--- SOURCE TEXT Enclosed Below ---

Detection of Zika virus (ZIKV)-induced neuroinflammation in a murine infection model with translocator protein (TSPO) ligand ³H-PK11195

Objectives: Viruses that infect the central nervous system (CNS)—i.e. neurotropic viruses—are emerging pathogens of public health significance due to their impact on human health and their economic burden to society. Infection with neurotropic viruses such as Zika Virus (ZIKV) causes immediate and delayed neuropathology, as exemplified by fetal microcephaly and adult Guillain-Barré syndrome. The common early hallmark of virus-driven neuropathology is neuroinflammation. Activation of the 18-kDa translocator protein (TSPO) is a biomarker for neuroinflammation, and other groups have already validated it in the context of neurological diseases such as Alzheimer’s. In this study, we assessed the suitability of TSPO as an imaging biomarker of neuroinflammation in the context of acute and protracted ZIKV-induced neurological disease in a murine model.

--- End of Enclosed SOURCE TEXT ---
--- EXERCISE DATA Enclosed Below ---

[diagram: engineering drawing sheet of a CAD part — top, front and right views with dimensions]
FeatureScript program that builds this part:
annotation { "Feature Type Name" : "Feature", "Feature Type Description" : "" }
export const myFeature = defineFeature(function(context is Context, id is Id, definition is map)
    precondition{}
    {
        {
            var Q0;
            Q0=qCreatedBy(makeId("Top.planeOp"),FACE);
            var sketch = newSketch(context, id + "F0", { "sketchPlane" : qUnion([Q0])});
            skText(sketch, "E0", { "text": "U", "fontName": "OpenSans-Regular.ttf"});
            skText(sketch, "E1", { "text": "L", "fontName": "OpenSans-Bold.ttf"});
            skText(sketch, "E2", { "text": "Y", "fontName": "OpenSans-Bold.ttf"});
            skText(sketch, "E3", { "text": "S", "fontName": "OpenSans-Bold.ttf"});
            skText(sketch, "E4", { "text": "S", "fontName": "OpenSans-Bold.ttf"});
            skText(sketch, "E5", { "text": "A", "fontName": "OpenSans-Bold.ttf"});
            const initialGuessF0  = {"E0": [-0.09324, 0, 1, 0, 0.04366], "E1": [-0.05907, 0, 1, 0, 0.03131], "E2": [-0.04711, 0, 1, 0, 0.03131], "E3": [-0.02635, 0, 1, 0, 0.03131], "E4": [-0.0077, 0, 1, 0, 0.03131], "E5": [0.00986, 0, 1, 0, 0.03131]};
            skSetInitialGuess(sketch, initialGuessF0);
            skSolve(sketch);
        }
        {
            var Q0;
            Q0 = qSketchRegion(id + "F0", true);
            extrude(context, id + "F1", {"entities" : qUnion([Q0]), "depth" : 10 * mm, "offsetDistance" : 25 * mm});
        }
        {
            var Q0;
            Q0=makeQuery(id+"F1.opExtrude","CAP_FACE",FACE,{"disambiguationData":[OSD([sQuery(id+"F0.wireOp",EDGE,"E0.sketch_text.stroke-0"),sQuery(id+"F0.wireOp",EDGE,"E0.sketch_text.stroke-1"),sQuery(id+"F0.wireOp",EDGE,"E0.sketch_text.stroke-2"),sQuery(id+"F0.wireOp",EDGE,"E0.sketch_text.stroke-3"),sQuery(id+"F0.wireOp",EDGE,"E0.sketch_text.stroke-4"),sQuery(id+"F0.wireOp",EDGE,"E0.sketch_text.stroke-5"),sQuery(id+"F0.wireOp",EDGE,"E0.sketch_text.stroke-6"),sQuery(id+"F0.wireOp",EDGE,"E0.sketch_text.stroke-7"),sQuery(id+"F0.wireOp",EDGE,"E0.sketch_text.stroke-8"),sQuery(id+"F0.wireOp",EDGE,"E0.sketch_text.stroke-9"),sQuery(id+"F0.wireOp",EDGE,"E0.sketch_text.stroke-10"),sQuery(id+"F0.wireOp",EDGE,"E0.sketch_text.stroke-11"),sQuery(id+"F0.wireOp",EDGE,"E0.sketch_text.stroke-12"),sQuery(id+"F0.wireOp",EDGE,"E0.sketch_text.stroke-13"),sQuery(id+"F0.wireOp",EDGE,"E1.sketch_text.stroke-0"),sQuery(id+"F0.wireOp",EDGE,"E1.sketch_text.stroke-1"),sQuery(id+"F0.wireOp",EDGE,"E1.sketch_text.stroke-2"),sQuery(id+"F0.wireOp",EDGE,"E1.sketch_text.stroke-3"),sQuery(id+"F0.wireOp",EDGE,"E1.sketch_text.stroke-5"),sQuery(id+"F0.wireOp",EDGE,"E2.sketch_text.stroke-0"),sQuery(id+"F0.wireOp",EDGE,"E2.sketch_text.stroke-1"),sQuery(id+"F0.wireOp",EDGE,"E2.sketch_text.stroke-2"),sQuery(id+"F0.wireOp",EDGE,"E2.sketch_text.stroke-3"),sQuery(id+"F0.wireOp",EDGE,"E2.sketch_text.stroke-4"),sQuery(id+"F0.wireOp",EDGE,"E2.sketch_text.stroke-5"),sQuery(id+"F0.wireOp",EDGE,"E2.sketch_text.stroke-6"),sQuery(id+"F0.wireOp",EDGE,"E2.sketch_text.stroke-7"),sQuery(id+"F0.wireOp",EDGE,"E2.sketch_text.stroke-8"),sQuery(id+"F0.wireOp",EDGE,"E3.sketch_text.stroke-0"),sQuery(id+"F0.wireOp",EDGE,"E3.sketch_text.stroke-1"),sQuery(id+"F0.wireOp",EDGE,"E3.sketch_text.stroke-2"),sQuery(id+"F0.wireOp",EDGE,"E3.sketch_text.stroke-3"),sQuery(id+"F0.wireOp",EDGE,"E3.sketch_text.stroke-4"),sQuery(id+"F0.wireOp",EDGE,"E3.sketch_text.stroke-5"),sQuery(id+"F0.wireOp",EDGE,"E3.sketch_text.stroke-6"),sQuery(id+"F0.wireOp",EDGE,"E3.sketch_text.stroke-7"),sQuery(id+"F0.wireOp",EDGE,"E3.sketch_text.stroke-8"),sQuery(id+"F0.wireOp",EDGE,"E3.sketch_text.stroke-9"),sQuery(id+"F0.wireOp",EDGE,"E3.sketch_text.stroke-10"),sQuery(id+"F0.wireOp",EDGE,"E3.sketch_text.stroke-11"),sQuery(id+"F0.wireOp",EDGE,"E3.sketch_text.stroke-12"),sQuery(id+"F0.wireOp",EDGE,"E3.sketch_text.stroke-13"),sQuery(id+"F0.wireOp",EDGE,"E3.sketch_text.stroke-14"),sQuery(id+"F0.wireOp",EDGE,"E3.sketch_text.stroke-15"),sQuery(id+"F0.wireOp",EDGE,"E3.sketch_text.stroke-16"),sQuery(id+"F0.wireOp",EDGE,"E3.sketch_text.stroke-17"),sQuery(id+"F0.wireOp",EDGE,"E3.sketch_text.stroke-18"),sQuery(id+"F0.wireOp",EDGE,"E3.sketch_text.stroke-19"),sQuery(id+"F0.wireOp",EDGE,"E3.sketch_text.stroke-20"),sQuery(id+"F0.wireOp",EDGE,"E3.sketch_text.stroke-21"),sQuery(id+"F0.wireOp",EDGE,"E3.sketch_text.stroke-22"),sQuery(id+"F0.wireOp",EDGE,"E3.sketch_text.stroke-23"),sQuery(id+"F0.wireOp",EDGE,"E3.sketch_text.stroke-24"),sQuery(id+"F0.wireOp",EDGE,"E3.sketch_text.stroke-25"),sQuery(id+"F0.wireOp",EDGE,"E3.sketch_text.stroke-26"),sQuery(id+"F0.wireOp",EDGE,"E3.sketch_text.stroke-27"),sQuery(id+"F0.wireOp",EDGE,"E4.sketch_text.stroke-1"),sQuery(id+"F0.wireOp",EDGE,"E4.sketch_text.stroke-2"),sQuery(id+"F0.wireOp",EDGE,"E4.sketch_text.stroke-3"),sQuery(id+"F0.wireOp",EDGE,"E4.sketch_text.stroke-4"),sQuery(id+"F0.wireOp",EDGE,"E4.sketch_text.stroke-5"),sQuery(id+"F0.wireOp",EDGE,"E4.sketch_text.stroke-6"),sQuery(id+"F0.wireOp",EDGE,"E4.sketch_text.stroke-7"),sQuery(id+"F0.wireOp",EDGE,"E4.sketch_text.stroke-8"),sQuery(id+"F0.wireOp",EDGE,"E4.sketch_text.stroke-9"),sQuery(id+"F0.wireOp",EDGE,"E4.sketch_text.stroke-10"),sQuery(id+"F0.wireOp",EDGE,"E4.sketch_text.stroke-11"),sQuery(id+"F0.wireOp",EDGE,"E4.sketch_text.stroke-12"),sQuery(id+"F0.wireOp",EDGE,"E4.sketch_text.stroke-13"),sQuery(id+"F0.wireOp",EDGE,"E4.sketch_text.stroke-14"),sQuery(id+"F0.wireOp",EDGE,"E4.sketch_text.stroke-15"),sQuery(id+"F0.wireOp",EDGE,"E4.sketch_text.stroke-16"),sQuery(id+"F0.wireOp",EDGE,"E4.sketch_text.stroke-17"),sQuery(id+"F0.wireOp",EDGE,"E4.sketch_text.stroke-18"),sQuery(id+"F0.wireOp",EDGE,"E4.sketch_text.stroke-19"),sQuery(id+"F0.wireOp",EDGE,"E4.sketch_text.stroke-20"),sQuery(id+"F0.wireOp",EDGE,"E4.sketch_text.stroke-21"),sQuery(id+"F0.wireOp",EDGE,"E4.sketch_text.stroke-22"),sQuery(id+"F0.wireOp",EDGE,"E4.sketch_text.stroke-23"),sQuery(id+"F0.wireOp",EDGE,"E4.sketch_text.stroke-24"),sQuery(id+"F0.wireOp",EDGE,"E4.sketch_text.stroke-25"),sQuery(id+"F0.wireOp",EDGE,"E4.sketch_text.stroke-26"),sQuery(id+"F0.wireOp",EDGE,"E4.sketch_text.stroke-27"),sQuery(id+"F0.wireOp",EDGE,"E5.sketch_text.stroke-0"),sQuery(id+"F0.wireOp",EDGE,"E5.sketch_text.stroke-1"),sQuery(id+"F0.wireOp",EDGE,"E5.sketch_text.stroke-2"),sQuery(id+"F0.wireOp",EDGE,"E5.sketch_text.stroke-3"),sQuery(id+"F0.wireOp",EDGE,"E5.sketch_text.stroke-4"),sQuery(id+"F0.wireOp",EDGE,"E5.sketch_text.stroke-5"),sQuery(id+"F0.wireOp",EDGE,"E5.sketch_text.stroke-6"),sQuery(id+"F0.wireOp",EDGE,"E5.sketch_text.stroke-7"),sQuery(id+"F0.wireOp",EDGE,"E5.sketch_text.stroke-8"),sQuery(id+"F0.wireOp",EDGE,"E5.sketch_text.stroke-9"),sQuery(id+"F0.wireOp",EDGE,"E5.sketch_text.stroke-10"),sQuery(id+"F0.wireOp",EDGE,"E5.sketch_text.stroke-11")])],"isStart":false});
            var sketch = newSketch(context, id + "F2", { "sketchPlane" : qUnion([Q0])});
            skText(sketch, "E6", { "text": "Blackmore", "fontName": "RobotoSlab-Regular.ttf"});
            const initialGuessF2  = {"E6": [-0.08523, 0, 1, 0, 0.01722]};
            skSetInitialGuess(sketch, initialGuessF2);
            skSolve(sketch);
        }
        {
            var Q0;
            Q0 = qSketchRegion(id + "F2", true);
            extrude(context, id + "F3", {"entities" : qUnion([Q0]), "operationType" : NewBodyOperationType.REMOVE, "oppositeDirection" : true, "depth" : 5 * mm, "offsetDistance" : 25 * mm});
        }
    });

--- End of Enclosed EXERCISE DATA ---

- **TASK ITEM**
Reproduce the part of the Zika virus text starting with "Objectives: Viruses that" and going on through "a murine model.".

- **RESPONSE TO THIS TASK**
Objectives: Viruses that infect the central nervous system (CNS)—i.e. neurotropic viruses—are emerging pathogens of public health significance due to their impact on human health and their economic burden to society. Infection with neurotropic viruses such as Zika Virus (ZIKV) causes immediate and delayed neuropathology, as exemplified by fetal microcephaly and adult Guillain-Barré syndrome. The common early hallmark of virus-driven neuropathology is neuroinflammation. Activation of the 18-kDa translocator protein (TSPO) is a biomarker for neuroinflammation, and other groups have already validated it in the context of neurological diseases such as Alzheimer’s. In this study, we assessed the suitability of TSPO as an imaging biomarker of neuroinflammation in the context of acute and protracted ZIKV-induced neurological disease in a murine model.